You should not check whether the file exists with Path::exists before trying to open it. This subjects your code to a race condition where the file may be deleted in between checking it and trying to open it. If you like what @theduke's code does (returning Ok(None) when the file does not exist or cannot be parsed, and Err for other errors), you should go ahead and try to open the file, and handle std::io::ErrorKind::NotFound explicitly. Here's one way to do it:

fn read_pid_file(f: &str) -> Result<Option<u32>, std::io::Error> {
    std::fs::read_to_string(f)
        .map(|buf| buf.parse::<u32>().ok()) // parse the String when Ok
        .or_else(|e| {                      // transform NotFound into None when Err
            if e.kind() == std::io::ErrorKind::NotFound {
                Ok(None)
            } else {
                Err(e)
            }
        })
}
4 Likes

Thanks for giving this input. As I said, I am new to rust, and definitely have to learn a lot. Especially the Result and Option patterns are quite unusual for beginners. That's where I am still struggling a bit.

Also, thank you for your time. This seems to be a stable solution. I've implemented it. The tests are passing.
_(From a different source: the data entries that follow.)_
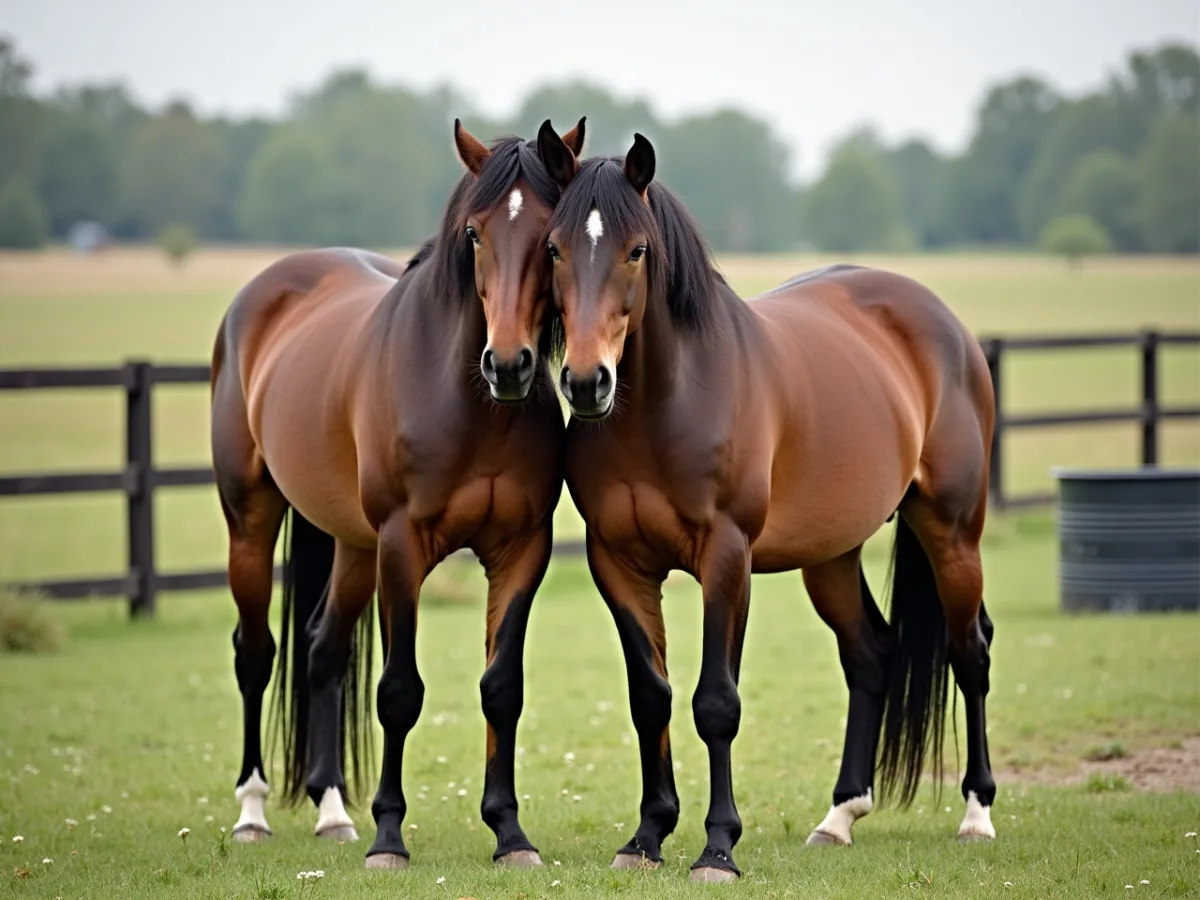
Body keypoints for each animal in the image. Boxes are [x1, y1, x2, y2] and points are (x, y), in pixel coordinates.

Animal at [210, 118, 585, 869]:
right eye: (474, 233)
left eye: (550, 239)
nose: (508, 364)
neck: (468, 403)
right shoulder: (402, 548)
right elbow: (399, 692)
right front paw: (389, 837)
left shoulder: (520, 551)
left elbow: (502, 688)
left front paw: (509, 833)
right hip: (252, 521)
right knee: (256, 653)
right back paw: (252, 812)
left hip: (354, 547)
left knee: (322, 651)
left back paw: (331, 811)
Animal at [535, 129, 997, 882]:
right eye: (553, 247)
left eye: (637, 250)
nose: (584, 381)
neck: (668, 402)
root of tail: (940, 321)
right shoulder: (619, 563)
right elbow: (650, 697)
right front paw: (646, 837)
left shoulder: (728, 558)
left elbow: (716, 703)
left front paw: (718, 847)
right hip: (831, 555)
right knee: (871, 654)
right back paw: (839, 818)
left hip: (952, 532)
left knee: (970, 654)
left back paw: (977, 814)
Great!

This won't panic (because is_ok() returned true) but it's not the most idiomatic way of getting the value inside your Result.

You'd normally use pattern matching, so either with an explicit match:

match pidf {
  Ok(f) => /* do something with the file handle */,
  Err(e) => /* handle the error */,
}

Or if you only care about the happy case you can use if let:

if let Ok(f) = pidf {
  // do something with the file handle
}
1 Like

This topic was automatically closed 90 days after the last reply. New replies are no longer allowed.